*** EXCERPTED TEXT Section Begins ***

Regulatory compliance has moved up as the primary driver for encryption in the United States, according to a Ponemon Institute-Symantec report, moving ahead of data breach mitigation. The fifth annual U.S. Enterprise Encryption Trends report also reported a rise in the number of organizations that have experienced more than five breaches.

In the 2010 study of 964 U.S.-based IT managers and executives, 69 percent of the respondents cited compliance as a primary driver for adopting encryption, up five points over 2009. Mitigating data breaches, the previous leading driver, was cited a primary reason by 63 percent of the respondents, a drop of 4 percentage points over the previous year.

"The issue of compliance has become more important to practitioners," said Larry Ponemon, chairman and founder. "We don't know if it's a blip with HITECH and the HIPAA expansion to business associates, PCI DSS, or various state laws such as Massachusetts, but it seems to be more important, especially around mobile devices, such as laptops." PCI has shown the most dramatic increase as a reason for encryption over the years, rising from 15 percent in 2007 to 69 percent.

*** EXCERPTED TEXT Section Ends ***

WORK INSTRUCTION 1:
Write out the passage on encryption trends word for word, starting at "Regulatory compliance has" and ending at "than five breaches.".
WORK INSTRUCTION 2:
Translate this sentence from the passage on encryption trends into Spanish: "The fifth annual U.S. Enterprise Encryption Trends report also reported a rise in the number of organizations that have experienced more than five breaches."
WORK INSTRUCTION 3:
Carry on the passage on encryption trends, picking up after its final sentence.

*** DATA PROVIDED Section Begins ***

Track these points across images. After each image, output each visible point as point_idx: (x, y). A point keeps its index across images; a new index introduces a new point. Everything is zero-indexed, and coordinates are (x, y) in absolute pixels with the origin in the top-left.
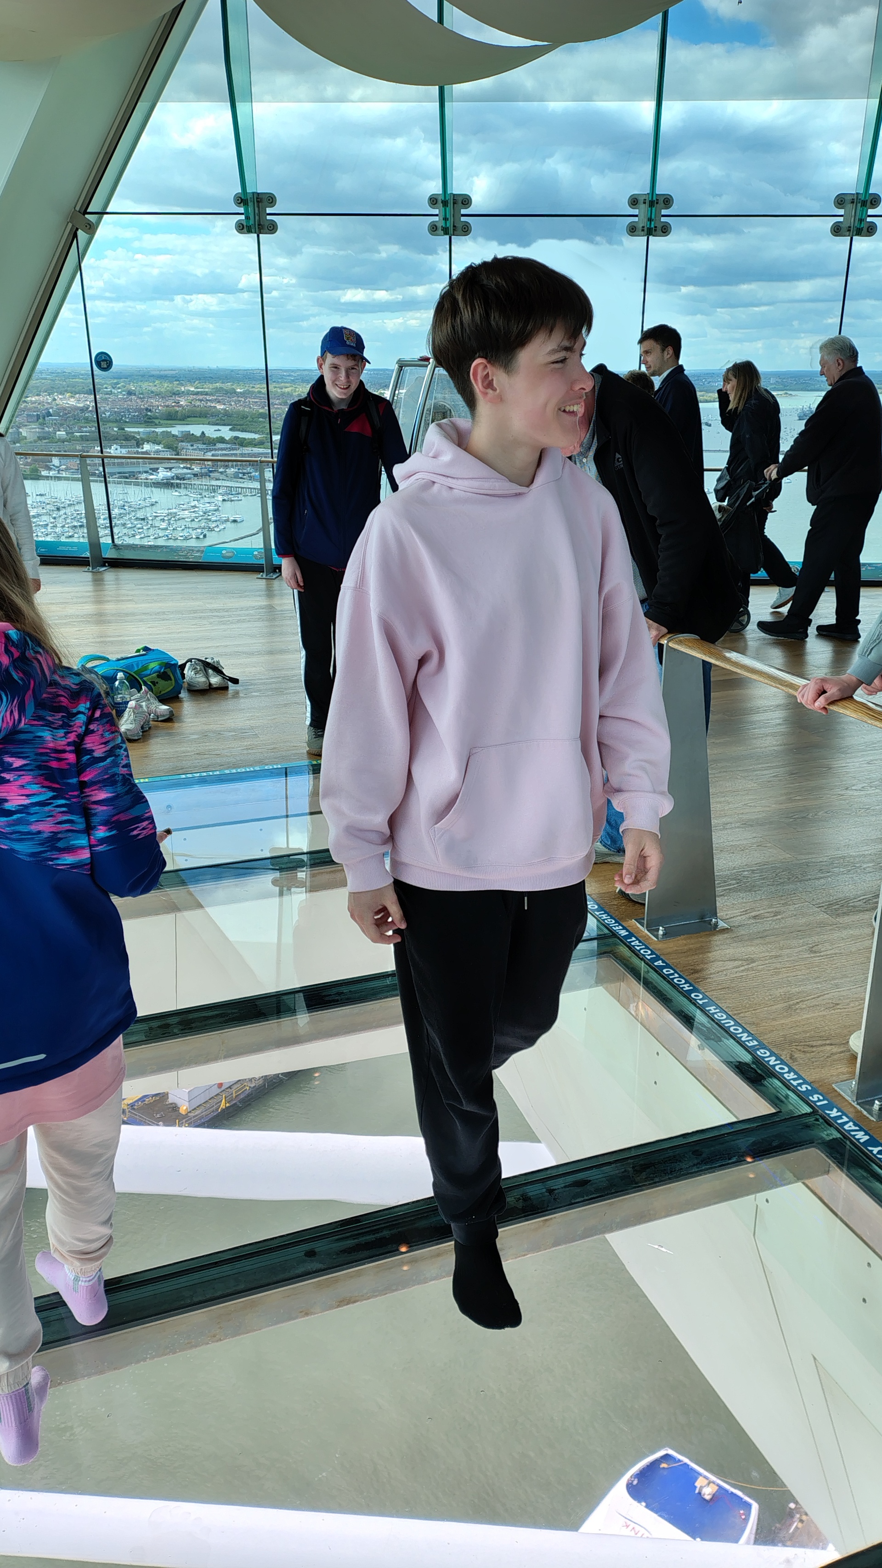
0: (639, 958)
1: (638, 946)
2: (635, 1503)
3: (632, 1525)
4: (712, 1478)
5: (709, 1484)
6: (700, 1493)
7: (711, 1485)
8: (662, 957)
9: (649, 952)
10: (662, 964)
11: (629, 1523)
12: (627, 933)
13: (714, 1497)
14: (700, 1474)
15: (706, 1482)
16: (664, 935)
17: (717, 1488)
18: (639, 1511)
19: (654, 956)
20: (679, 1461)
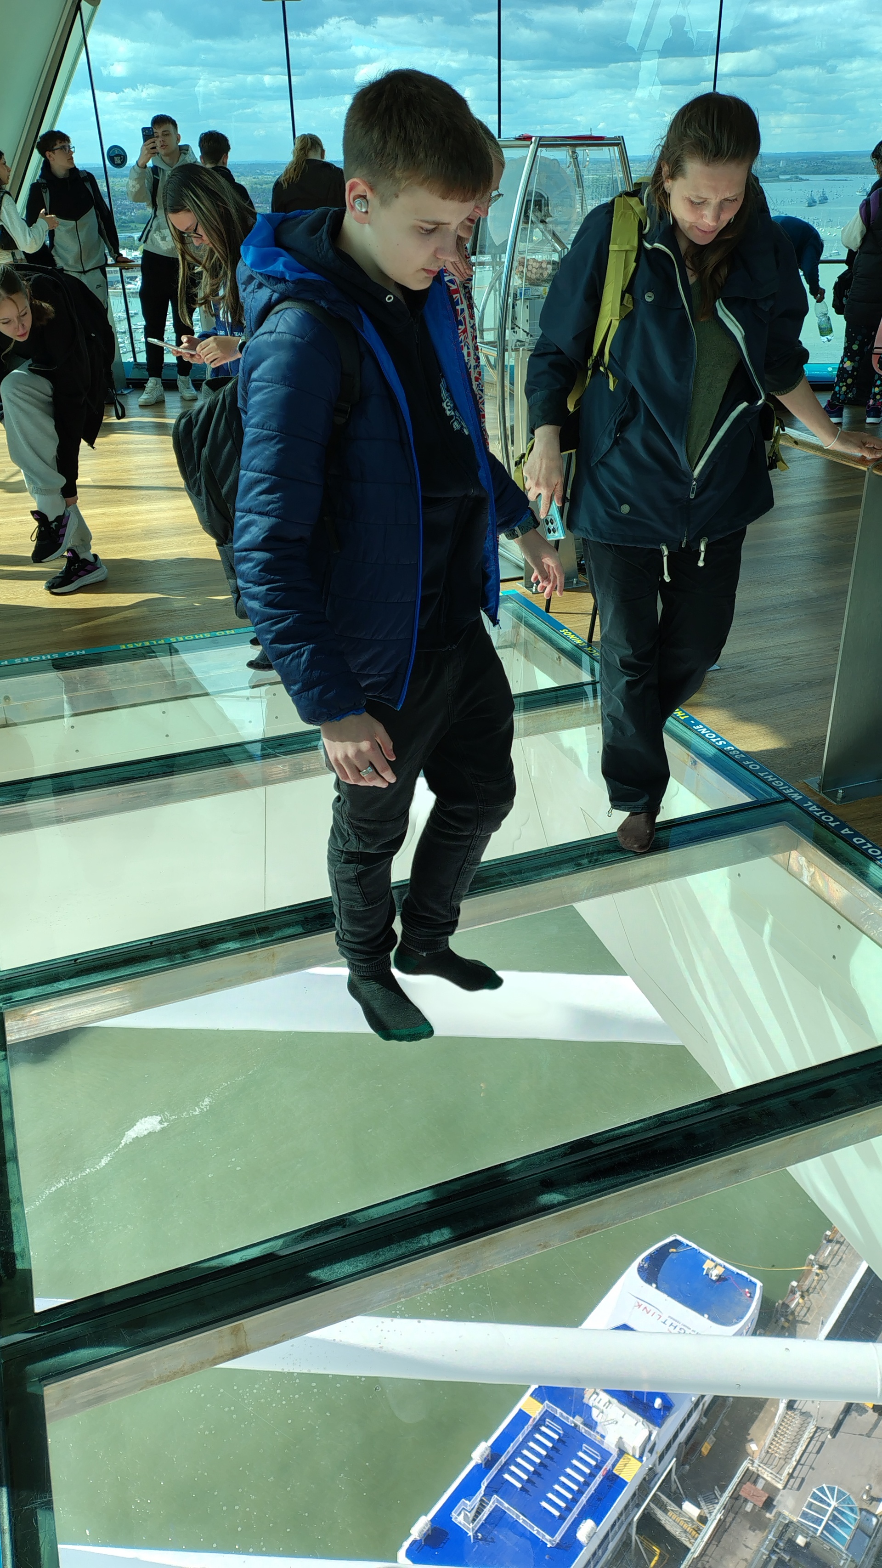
0: (822, 825)
1: (817, 812)
2: (646, 1285)
3: (645, 1305)
4: (719, 1261)
5: (716, 1266)
6: (707, 1275)
7: (718, 1267)
8: (848, 823)
9: (832, 819)
10: (849, 832)
11: (641, 1302)
12: (801, 797)
13: (721, 1279)
14: (707, 1258)
15: (713, 1264)
16: (843, 797)
17: (723, 1269)
18: (651, 1292)
19: (838, 823)
20: (687, 1245)
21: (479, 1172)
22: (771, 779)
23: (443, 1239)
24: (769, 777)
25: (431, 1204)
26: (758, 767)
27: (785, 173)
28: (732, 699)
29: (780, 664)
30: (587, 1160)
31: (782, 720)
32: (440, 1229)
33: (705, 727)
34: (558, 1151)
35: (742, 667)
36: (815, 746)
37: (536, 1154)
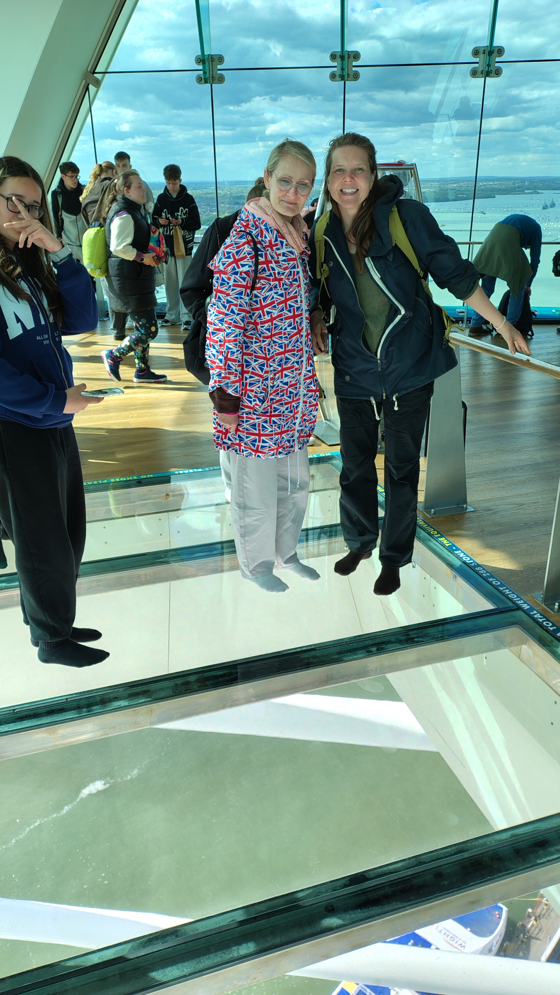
1: (541, 618)
9: (551, 624)
12: (529, 607)
19: (555, 628)
21: (279, 897)
22: (508, 593)
23: (249, 952)
24: (506, 591)
25: (242, 923)
26: (499, 583)
27: (528, 189)
28: (482, 533)
29: (516, 508)
30: (360, 892)
31: (517, 549)
32: (247, 943)
33: (462, 552)
34: (340, 883)
35: (490, 510)
36: (540, 569)
37: (322, 884)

*** DATA PROVIDED Section Ends ***

EXPECTED OUTPUT 1:
Regulatory compliance has moved up as the primary driver for encryption in the United States, according to a Ponemon Institute-Symantec report, moving ahead of data breach mitigation. The fifth annual U.S. Enterprise Encryption Trends report also reported a rise in the number of organizations that have experienced more than five breaches.

EXPECTED OUTPUT 2:
El quinto informe anual U.S. Enterprise Encryption Trends también registró un aumento en el número de organizaciones que han sufrido más de cinco brechas de seguridad.

EXPECTED OUTPUT 3:
Most of the respondents - 88 percent - said their organizations had experienced at least one data breach, but only one category--those that reported more than five breaches--increased, up 3 percent to 25 percent.

The most dramatic change over last year's survey was the importance of encryption as part of the organization's risk management program. While most changes in responses year to year were measured in a few percentage points, nearly three-quarters of those surveyed said that data protection was a "very important" in their risk management program, a 12 percent jump.